The method avoids the high temperature, pressure and manufacturing extremes of conventional chemical vapor deposition and other pyrolysis methods of preparation. When carbon-coated metal oxides (for electro-active materials) are prepared, the metal oxide often reduces to the metal species. Argonne’s method can produce carbon-coated metal oxides without the problems associated with reductions. The carbon precursor can be graphene, graphene oxide, carbon nanotubes, their derivatives or a combination of any two or more such carbon precursors.

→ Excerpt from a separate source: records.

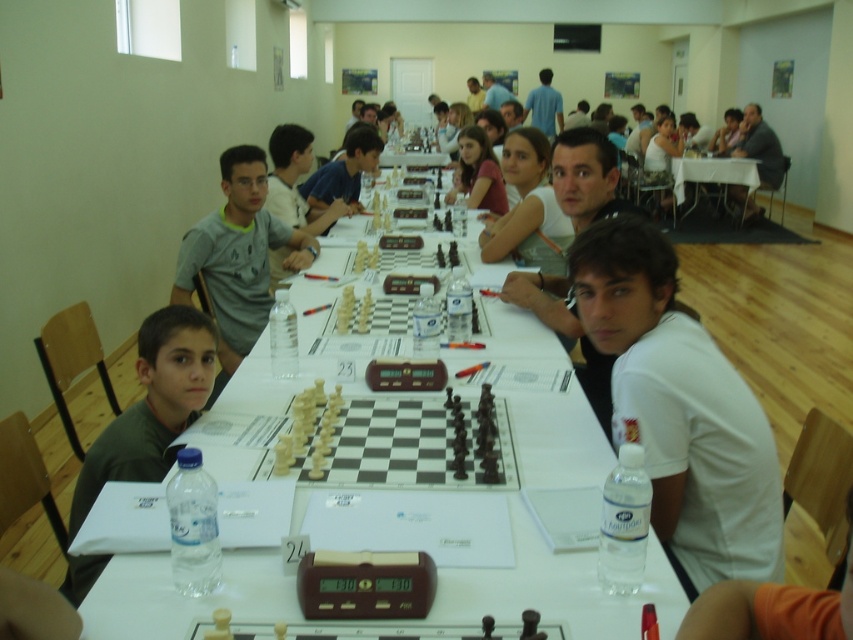
What do you see at coordinates (556, 588) in the screenshot?
I see `white glossy table at center` at bounding box center [556, 588].

Who is positioned more to the left, white glossy table at center or dark gray shirt at center?

white glossy table at center

What do you see at coordinates (556, 588) in the screenshot? I see `white glossy table at center` at bounding box center [556, 588].

The image size is (853, 640). In order to click on white glossy table at center in this screenshot , I will do point(556,588).

Does white plastic chess set at center appear on the right side of white plastic table at center?

No, white plastic chess set at center is not to the right of white plastic table at center.

Between point (427, 404) and point (720, 176), which one is positioned in front?

Point (427, 404) is in front.

This screenshot has width=853, height=640. What do you see at coordinates (408, 444) in the screenshot?
I see `white plastic chess set at center` at bounding box center [408, 444].

Locate an element on the screen. The height and width of the screenshot is (640, 853). white plastic chess set at center is located at coordinates (408, 444).

Is the position of white plastic chess set at center more distant than that of dark green shirt at left?

Yes, white plastic chess set at center is behind dark green shirt at left.

Who is more distant from viewer, (428, 451) or (183, 404)?

Positioned behind is point (183, 404).

Measure the distance between point (x=437, y=442) and camera.

Point (x=437, y=442) is 6.48 feet away from camera.

Identify the location of white plastic chess set at center. (408, 444).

- Carbon-coated materials can be charged and discharged faster than non-coated materials.
- Using this method, the metal oxide will not reduce to the metal species when coated with carbon.
- Carbon-coated cathode materials have improved electronic conductivity.
- With its high capacity and high current rate, carbon-coated materials are ideal for use in lithium batteries for plug-in and electric vehicles.
Applications and Industries
Coatings for electrodes used in batteries for
- Electric and plug-in hybrid electric vehicles;
- Portable electronic devices;
- Medical devices; and
- Space, aeronautical, and defense-related devices.